■ EXTRACTED DATA
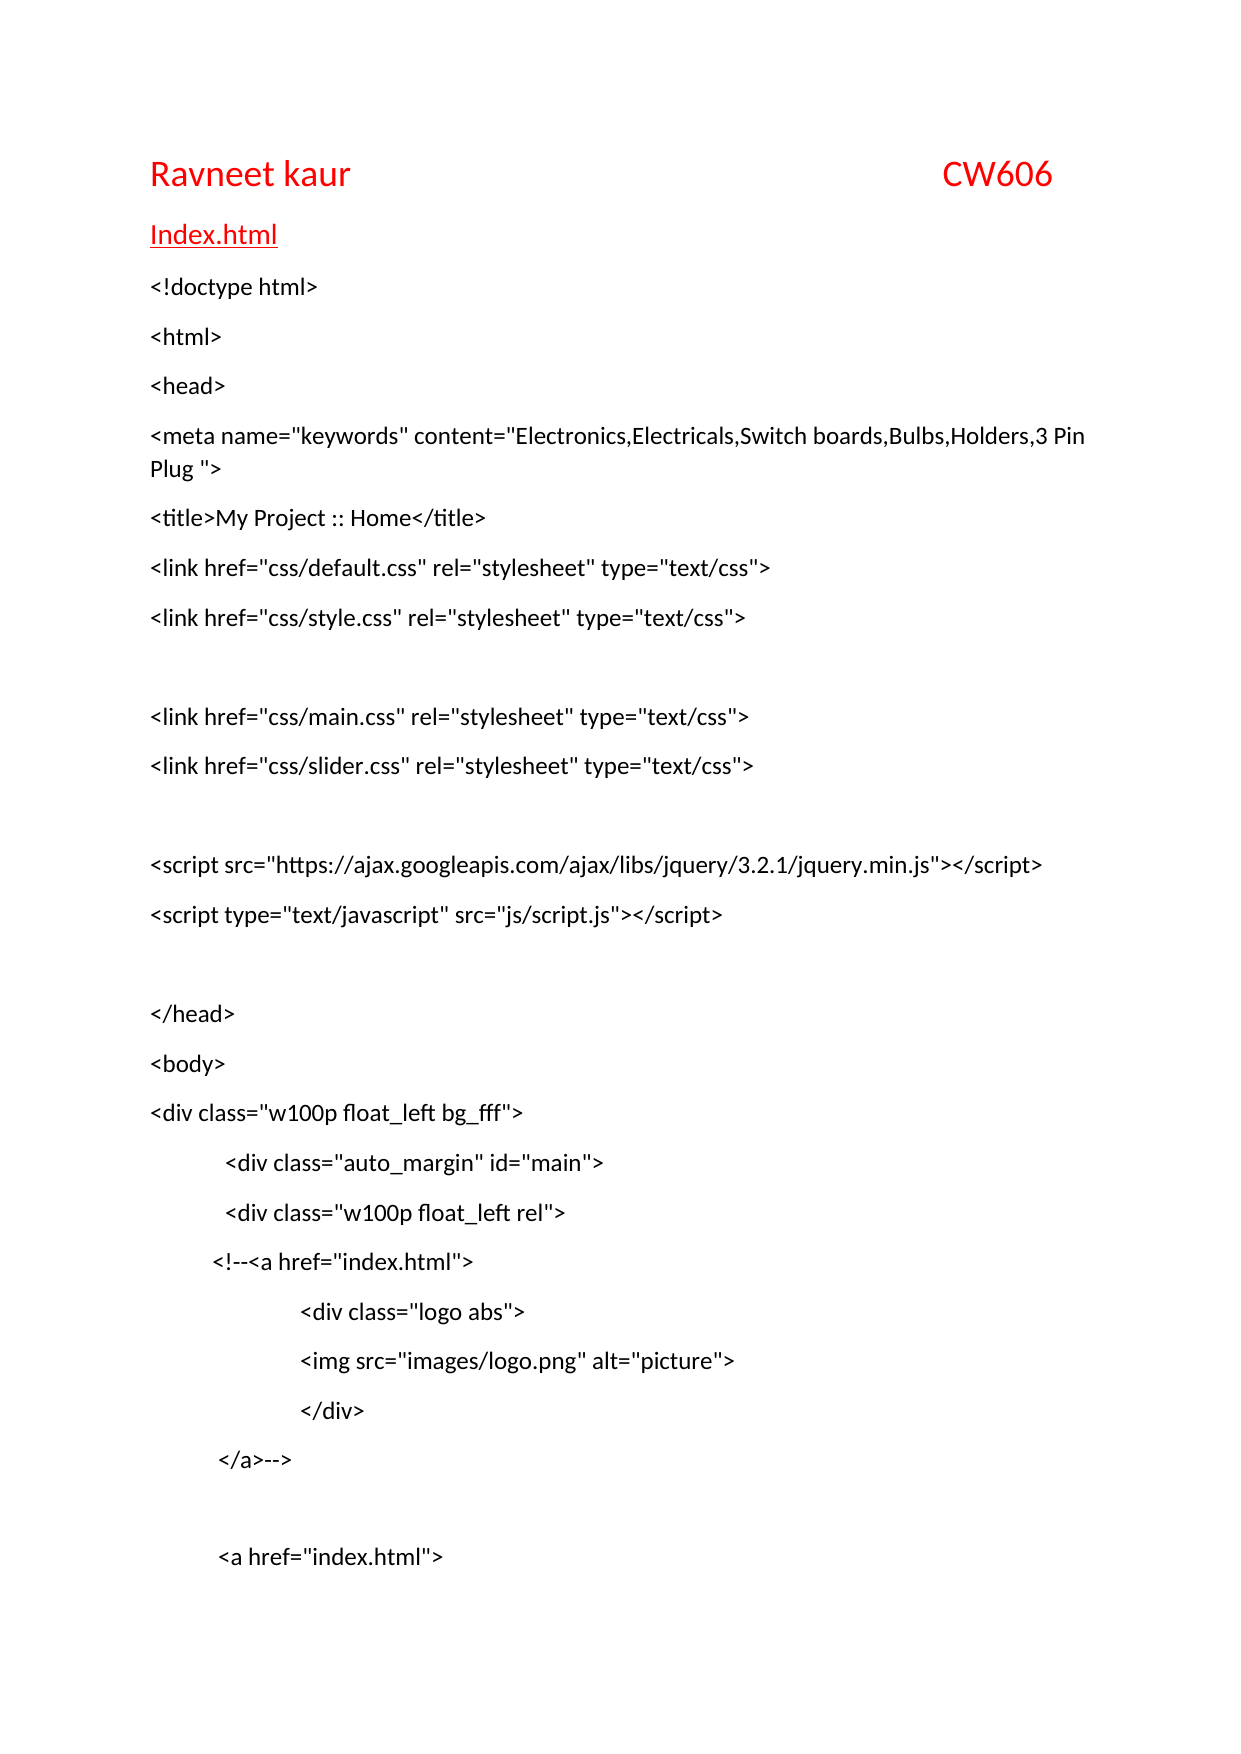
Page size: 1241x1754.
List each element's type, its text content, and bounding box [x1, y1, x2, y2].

text <script src="https://ajax.googleapis.com/ajax/libs/jquery/3.2.1/jquery.min.js"></script> [150, 849, 1090, 880]
text </div> [150, 1395, 1090, 1426]
text <div class="logo abs"> [150, 1296, 1090, 1326]
text <div class="auto_margin" id="main"> [150, 1147, 1090, 1178]
text <link href="css/style.css" rel="stylesheet" type="text/css"> [150, 602, 1090, 632]
text <head> [150, 370, 1090, 401]
text <html> [150, 321, 1090, 351]
text <img src="images/logo.png" alt="picture"> [150, 1345, 1090, 1376]
text <!doctype html> [150, 271, 1090, 302]
text <div class="w100p float_left rel"> [150, 1197, 1090, 1227]
text <meta name="keywords" content="Electronics,Electricals,Switch boards,Bulbs,Holders,3 Pin Plug "> [150, 420, 1090, 483]
text Ravneet kaur CW606 [150, 150, 1090, 196]
text <link href="css/main.css" rel="stylesheet" type="text/css"> [150, 701, 1090, 731]
text <!--<a href="index.html"> [150, 1246, 1090, 1277]
text <a href="index.html"> [150, 1541, 1090, 1572]
text </head> [150, 998, 1090, 1029]
text <link href="css/default.css" rel="stylesheet" type="text/css"> [150, 552, 1090, 583]
text <body> [150, 1048, 1090, 1078]
text <title>My Project :: Home</title> [150, 502, 1090, 533]
text Index.html [150, 216, 1090, 252]
text <script type="text/javascript" src="js/script.js"></script> [150, 899, 1090, 930]
text <div class="w100p float_left bg_fff"> [150, 1097, 1090, 1128]
text <link href="css/slider.css" rel="stylesheet" type="text/css"> [150, 750, 1090, 781]
text </a>--> [150, 1444, 1090, 1475]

■ PROBLEM DESCRIPTION
Set down every record above exactly as it stands, but skip the pictures.

■ ANSWER TO THE EXERCISE
Page size: 1241x1754.
List each element's type, its text content, and bounding box [x1, y1, x2, y2].

text <script src="https://ajax.googleapis.com/ajax/libs/jquery/3.2.1/jquery.min.js"></script> [150, 849, 1090, 880]
text </div> [150, 1395, 1090, 1426]
text <div class="logo abs"> [150, 1296, 1090, 1326]
text <div class="auto_margin" id="main"> [150, 1147, 1090, 1178]
text <link href="css/style.css" rel="stylesheet" type="text/css"> [150, 602, 1090, 632]
text <head> [150, 370, 1090, 401]
text <html> [150, 321, 1090, 351]
text <img src="images/logo.png" alt="picture"> [150, 1345, 1090, 1376]
text <!doctype html> [150, 271, 1090, 302]
text <div class="w100p float_left rel"> [150, 1197, 1090, 1227]
text <meta name="keywords" content="Electronics,Electricals,Switch boards,Bulbs,Holders,3 Pin Plug "> [150, 420, 1090, 483]
text Ravneet kaur CW606 [150, 150, 1090, 196]
text <link href="css/main.css" rel="stylesheet" type="text/css"> [150, 701, 1090, 731]
text <!--<a href="index.html"> [150, 1246, 1090, 1277]
text <a href="index.html"> [150, 1541, 1090, 1572]
text </head> [150, 998, 1090, 1029]
text <link href="css/default.css" rel="stylesheet" type="text/css"> [150, 552, 1090, 583]
text <body> [150, 1048, 1090, 1078]
text <title>My Project :: Home</title> [150, 502, 1090, 533]
text Index.html [150, 216, 1090, 252]
text <script type="text/javascript" src="js/script.js"></script> [150, 899, 1090, 930]
text <div class="w100p float_left bg_fff"> [150, 1097, 1090, 1128]
text <link href="css/slider.css" rel="stylesheet" type="text/css"> [150, 750, 1090, 781]
text </a>--> [150, 1444, 1090, 1475]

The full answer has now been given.